Di latar depan, pria, wanita, dan anak-anak melakukan aktivitas sehari-hari mereka, tetapi latar belakang sebagian besar dibentuk oleh lanskap limbah beracun. Meskipun kita tidak dapat melihat gas berbahaya yang dipancarkan dalam foto-foto itu, kita tidak dapat melupakan atau memaafkan keberadaan mereka, menurut penelitian tersebut.
Chowdhury mampu menangkap komunitas ini dalam keadaan penyucian, ada saat-saat bekerja, bermain dan istirahat – siklus kehidupan sehari-hari tampaknya. Chowdhury secara khusus ingin fokus “pada mata pencaharian mereka yang saat ini bekerja dan tinggal di daerah tersebut, dan merasa bahwa sedikit perhatian diberikan pada bagaimana langkah tersebut akan mempengaruhi kehidupan mereka karena bergantung pada ekonomi formal dan informal yang disediakan oleh kehadiran penyamakan kulit untuk begitu lama.”

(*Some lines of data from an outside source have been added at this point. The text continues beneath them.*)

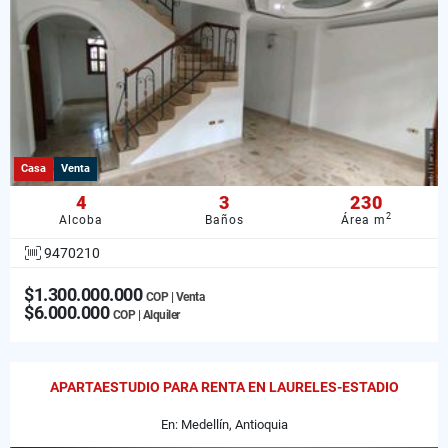
Casa
Venta
4
3
230
2
Alcoba
Baños
Área m
9470210
$1.300.000.000
COP | Venta
$6.000.000
COP | Alquiler
APARTAESTUDIO PARA RENTA EN LAURELES-ESTADIO
En: Medellín, Antioquia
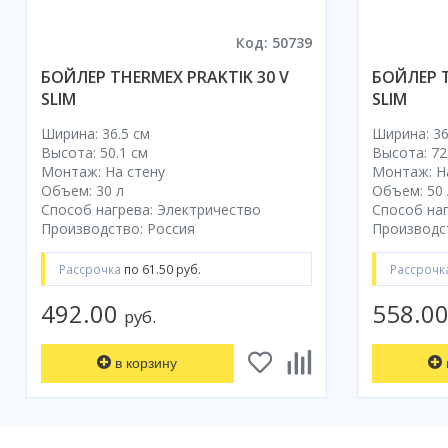
Код: 50739
БОЙЛЕР THERMEX PRAKTIK 30 V
БОЙЛЕР T
SLIM
SLIM
Ширина: 36.5 см
Ширина: 36
Высота: 50.1 см
Высота: 72
Монтаж: На стену
Монтаж: Н
Объем: 30 л
Объем: 50 
Способ нагрева: Электричество
Способ наг
Производство: Россия
Производс
Рассрочка
по 61.50 руб.
Рассрочк
492.00
558.0
руб.
в корзину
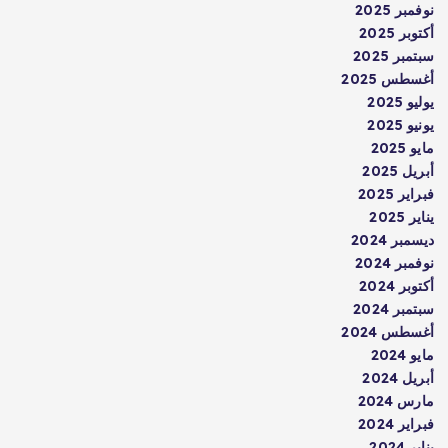
نوفمبر 2025
أكتوبر 2025
سبتمبر 2025
أغسطس 2025
يوليو 2025
يونيو 2025
مايو 2025
أبريل 2025
فبراير 2025
يناير 2025
ديسمبر 2024
نوفمبر 2024
أكتوبر 2024
سبتمبر 2024
أغسطس 2024
مايو 2024
أبريل 2024
مارس 2024
فبراير 2024
يناير 2024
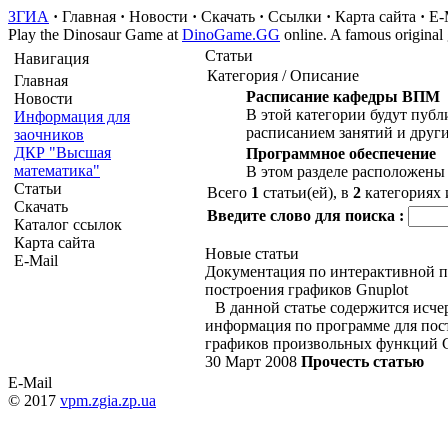
ЗГИА
·
Главная
·
Новости
·
Скачать
·
Ссылки
·
Карта сайта
·
E-
Play the Dinosaur Game at
DinoGame.GG
online. A famous original
Статьи
Навигация
Категория / Описание
Главная
Расписание кафедры ВПМ
Новости
В этой категории будут публ
Информация для
расписанием занятий и друг
заочников
ДКР "Высшая
Программное обеспечение
математика"
В этом разделе расположены
Статьи
Всего
1
статьи(ей), в
2
категориях
Скачать
Введите слово для поиска :
Каталог ссылок
Карта сайта
Новые статьи
E-Mail
Документация по интерактивной 
построения графиков Gnuplot
В данной статье содержится исч
информация по программе для пос
графиков произвольных функций G
30 Март 2008
Прочесть статью
E-Mail
© 2017
vpm.zgia.zp.ua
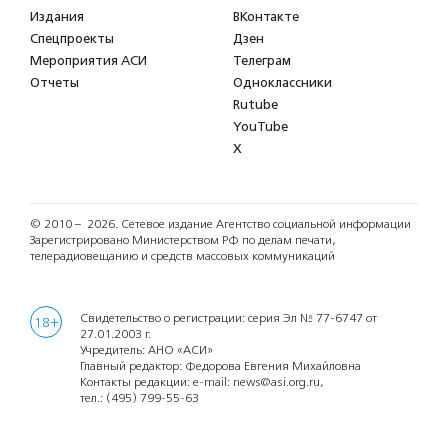
Издания
ВКонтакте
Спецпроекты
Дзен
Мероприятия АСИ
Телеграм
Отчеты
Одноклассники
Rutube
YouTube
X
© 2010 – 2026.
Сетевое издание Агентство социальной информации
Зарегистрировано Министерством РФ по делам печати,
телерадиовещанию и средств массовых коммуникаций
Свидетельство о регистрации: серия Эл № 77-6747 от
18+
27.01.2003 г.
Учредитель: АНО «АСИ»
Главный редактор: Федорова Евгения Михайловна
Контакты редакции: e-mail:
news@asi.org.ru
,
тел.:
(495) 799-55-63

Baru-baru ini saya menghabiskan waktu memotret Hazaribagh, Bangladesh, mendokumentasikan mata pencaharian mereka yang bekerja dan tinggal di penyamakan kulit beracun di daerah tersebut, serta mencatat biaya lingkungan dari industri yang dipicu oleh permintaan besar akan kulit murah untuk pasar Eropa.

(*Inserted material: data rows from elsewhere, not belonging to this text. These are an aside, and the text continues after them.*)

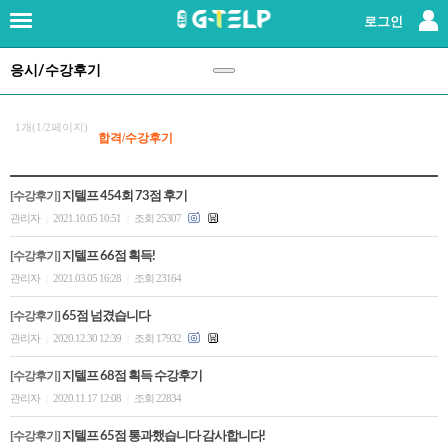
×
로그인
응시/수강후기
로그인
|
회원가입
지텔프란?
1개(1/2페이지)
합격/수강후기
강사소개
[수강후기]
지텔프 454회 73점 후기
관리자
2021.10.05 10:51
조회 25307
|
|
패키지강좌
[수강후기]
지텔프 66점 획득!
단과강좌
관리자
2021.03.05 16:28
조회 23164
|
|
[수강후기]
65점 넘겼습니다
교재
관리자
2020.12.30 12:39
조회 17932
|
|
[수강후기]
지텔프 68점 획득 수강후기
레벨테스트
관리자
2020.11.17 12:08
조회 22834
|
|
응시/수강후기
(147)
[수강후기]
지텔프 65점 통과했습니다 감사합니다!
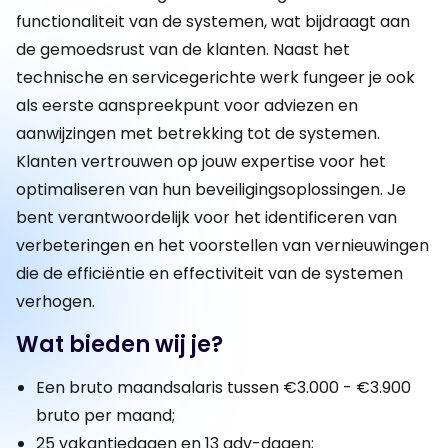
functionaliteit van de systemen, wat bijdraagt aan
de gemoedsrust van de klanten. Naast het
technische en servicegerichte werk fungeer je ook
als eerste aanspreekpunt voor adviezen en
aanwijzingen met betrekking tot de systemen.
Klanten vertrouwen op jouw expertise voor het
optimaliseren van hun beveiligingsoplossingen. Je
bent verantwoordelijk voor het identificeren van
verbeteringen en het voorstellen van vernieuwingen
die de efficiëntie en effectiviteit van de systemen
verhogen.
Wat bieden wij je?
Een bruto maandsalaris tussen €3.000 - €3.900
bruto per maand;
25 vakantiedagen en 13 adv-dagen;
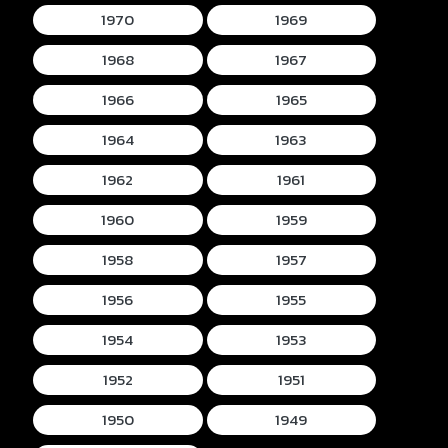
1970
1969
1968
1967
1966
1965
1964
1963
1962
1961
1960
1959
1958
1957
1956
1955
1954
1953
1952
1951
1950
1949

Hazaribagh diberi label sebagai lokasi paling tercemar ke-5 di dunia dalam sebuah studi tentang tempat-tempat paling tercemar di dunia oleh Blacksmith Institute dan Green Cross Swiss pada tahun 2013. Dengan meningkatnya perhatian, tekanan untuk pindah ke situs penyamakan kulit baru di Savar dengan fasilitas perawatan modern telah sudah besar.

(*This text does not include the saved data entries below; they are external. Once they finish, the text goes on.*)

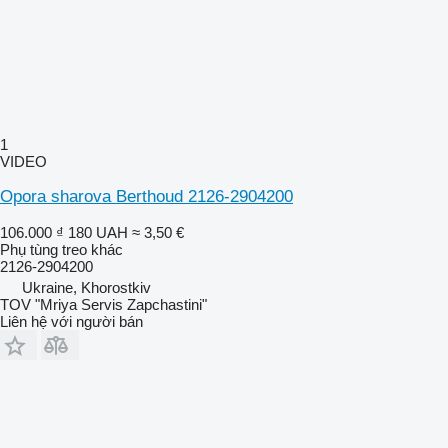
1
VIDEO
Opora sharova Berthoud 2126-2904200
106.000 ₫
180 UAH
≈ 3,50 €
Phụ tùng treo khác
2126-2904200
Ukraine, Khorostkiv
TOV "Mriya Servis Zapchastini"
Liên hệ với người bán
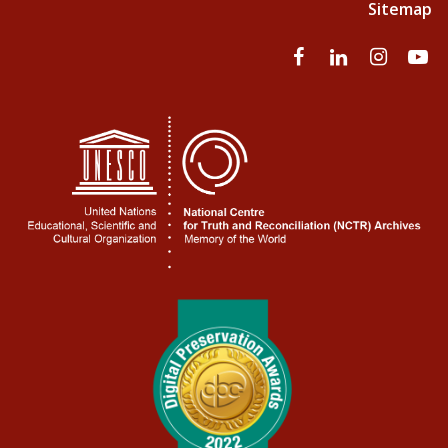
Sitemap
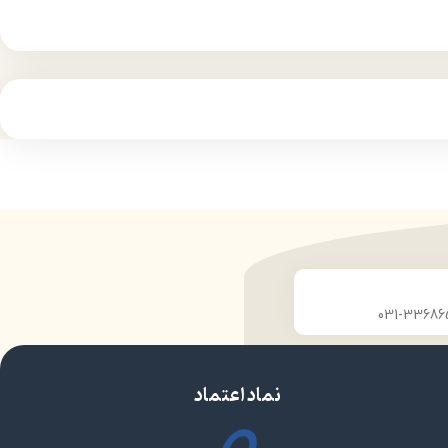
نماد اعتماد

Namun, bagi penduduk lokal di Hazaribagh, langkah potensial ini membawa serta rasa ketidakpastian karena mata pencaharian mereka telah lama bergantung pada industri ini. Meskipun demikian, kerusakan industri yang menimpa penduduk dan lingkungan tidak dapat disangkal.
Pada tahun 2001 keputusan Pengadilan Tinggi di Bangladesh menganggap Hazaribagh sebagai ancaman bagi lingkungan dan mengakui kondisi kerja yang berbahaya bagi para pekerja dan memerintahkan relokasinya ke lokasi baru. Asosiasi penyamakan kulit dan pemerintah mengesampingkan hal ini dengan menolak dan memperpanjang tenggat waktu beberapa kali sampai ke titik di mana perpindahan ke Savar masih dikesampingkan.
Sementara proposal untuk pindah ke lokasi baru masih dalam perdebatan, penduduk terus menderita dari efek merusak dari air limpasan beracun dari penyamakan kulit. Tingkat kanker mencapai proporsi yang mengkhawatirkan di Hazaribagh dan bagian Buriganga yang mengalir di dekatnya berwarna biru, dan terkadang merah, dari air yang sarat bahan kimia.